Large language models (LLMs) have attracted great attention given their strong performance on a wide range of NLP tasks. In practice, users often expect generated texts to fall within a specific length range, making length controlled generation an important topic, especially for GPT-style models. Existing length control methods mostly focus on a simple control type of "equal to" a target length. Different from them, we propose a prompt-based method to achieve length controlled generation under different control types with high accuracy. In particular, we adopt reinforcement learning (RL) and sample filtering with the reward signal given by rule-based reward models, which enhances the length control ability of models by rewarding outputs that follow certain control instructions. In addition, we introduce a standard prompt extractor to parse arbitrary users' input into standard control instructions. Experiments show that our method significantly improves the accuracy of prompt-based length control on popular summarization datasets like CNNDM and NYT under multiple control types. Moreover, both the standard prompt extractor and RL-tuned model show strong generalization to unseen control prompt templates.
Paper Structure (37 sections, 3 equations, 8 figures, 15 tables)

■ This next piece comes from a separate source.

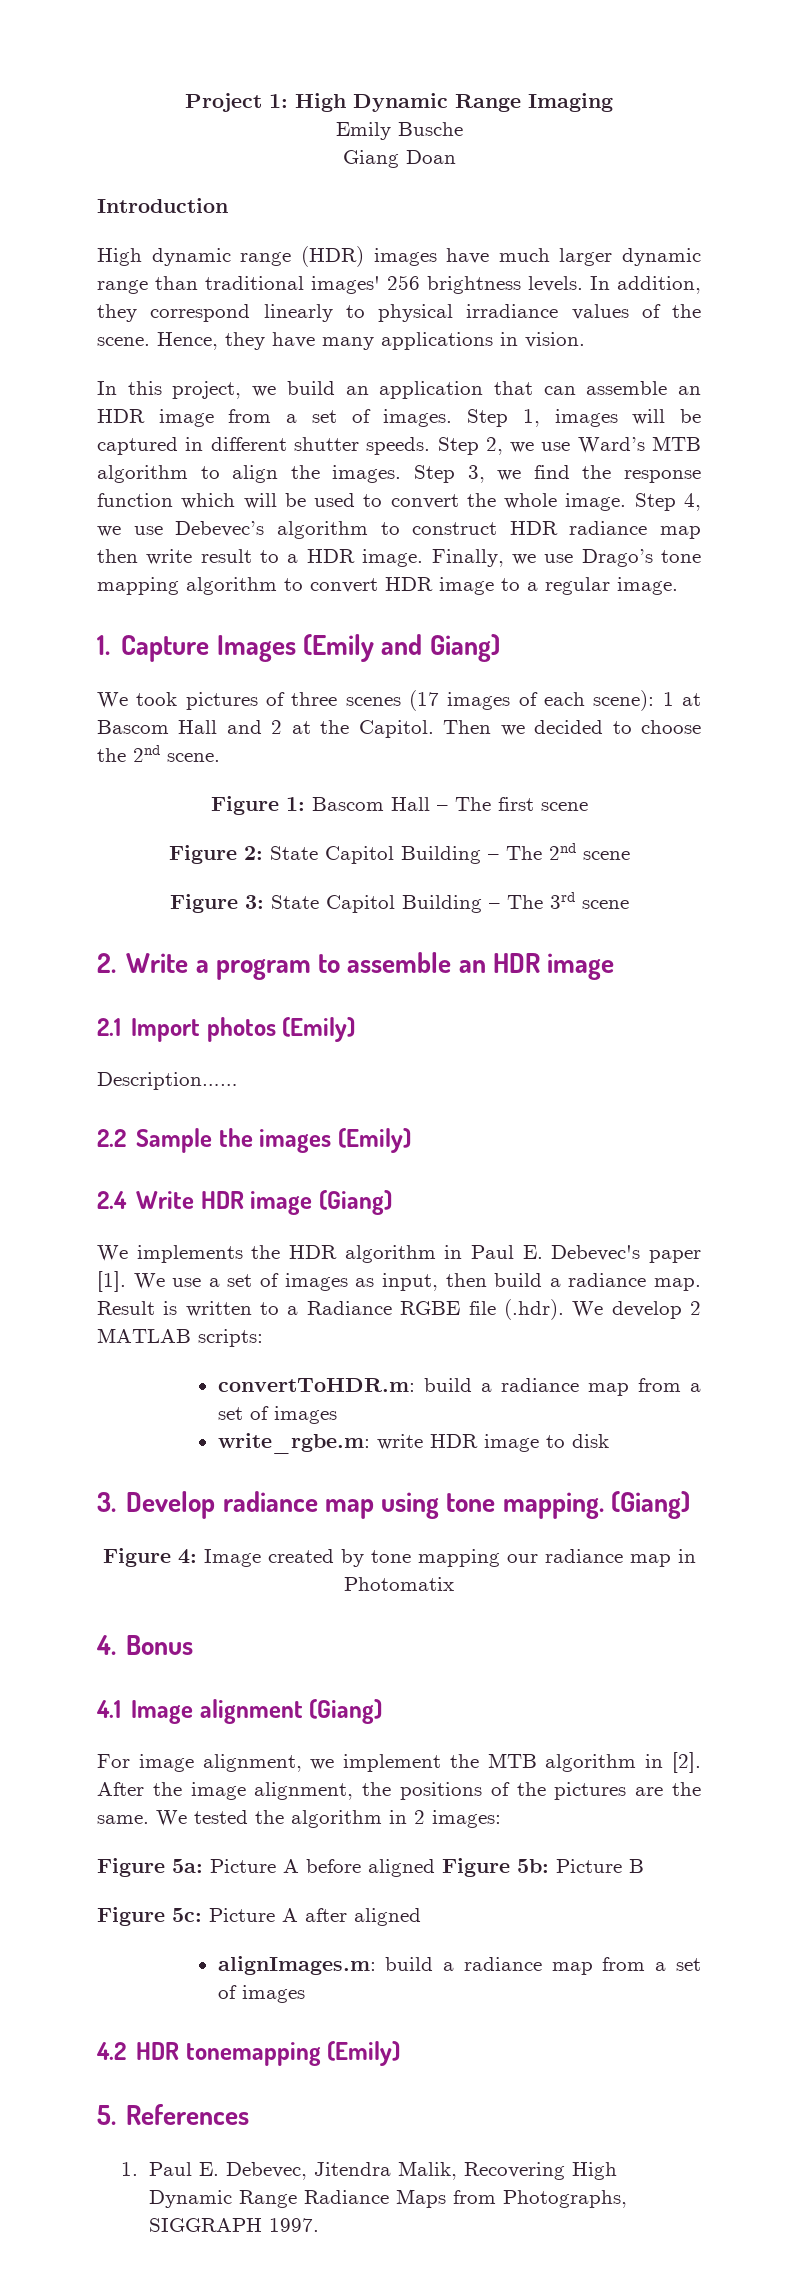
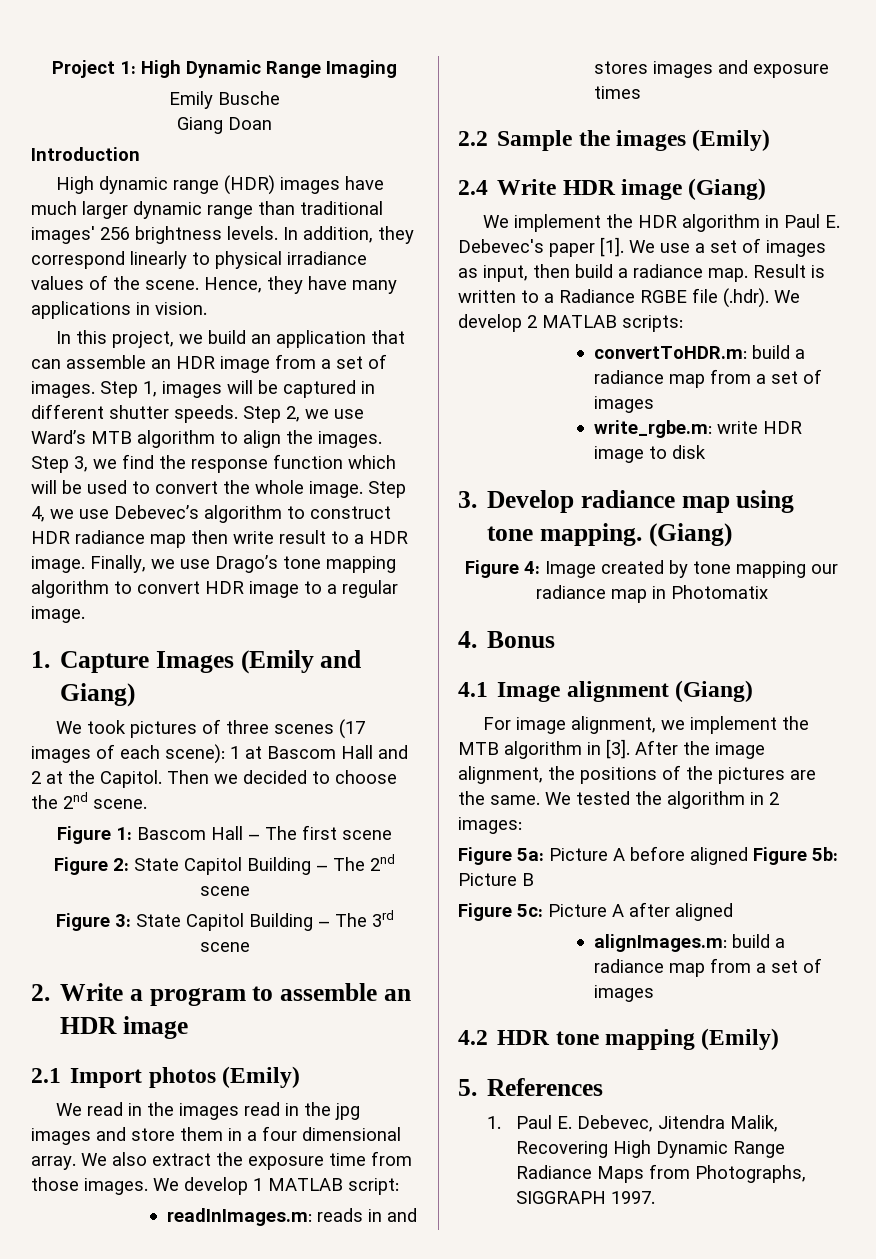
[97,1072,238,1090] Description…… -> [56,1102,361,1120] [31,1126,401,1145] [31,1151,412,1170] [31,1177,399,1195] [166,1208,417,1226] [593,60,829,78] [593,86,641,99] We read in the images read in the jpg images and store them in a four dimensional array. We also extract the exposure time from those images. We develop 1 MATLAB script: // readInImages.m: reads in and stores images and exposure times
[136,1245,243,1263] implements -> [514,214,602,232] implement
[672,1752,701,1773] [2]. -> [606,739,630,759] [3].
[185,2042,321,2066] tonemapping -> [555,1029,695,1050] tone mapping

This paper contains 37 sections, 3 equations, 8 figures, 15 tables.

Figures (8)

  • Figure 1: Overview of the model architecture. In training stage, the scores given by the reward model are used for the reinforcement learning method. In inference stage, the scores are applied for ranking and selecting the output sequences generated by PLM/LLMs.

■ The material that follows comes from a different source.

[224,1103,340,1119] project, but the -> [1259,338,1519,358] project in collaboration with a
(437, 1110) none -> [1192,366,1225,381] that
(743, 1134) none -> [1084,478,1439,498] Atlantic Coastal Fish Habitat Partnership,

  • Figure 2: The demonstration of Standard Prompt Extractor (SPE). The generative type of models are trained to output the standard control prompts (SCPs) directly (left), while the discriminative type of models are trained to predict the type of each control instruction, as well as the requested number of lengths from user utterance, such as the minimum value and the maximum value (right).
  • Figure 3: Plots of control error functions, which is the negative of reward functions.
  • Figure 4: Learning Curves of Standard Prompt Extractors. (a) Validation losses of GPT extractor. (b) Validation losses of BERT extractor. (c) Matching accuracy of GPT extractor. (c) Matching accuracy of BERT extractor. We show the curves of validation cross entropy and matching rate for both cases.
  • Figure 5: The Diagram of Learning Curves with GPT-S for single-type control instruction (only for "equal to") without sample filtering.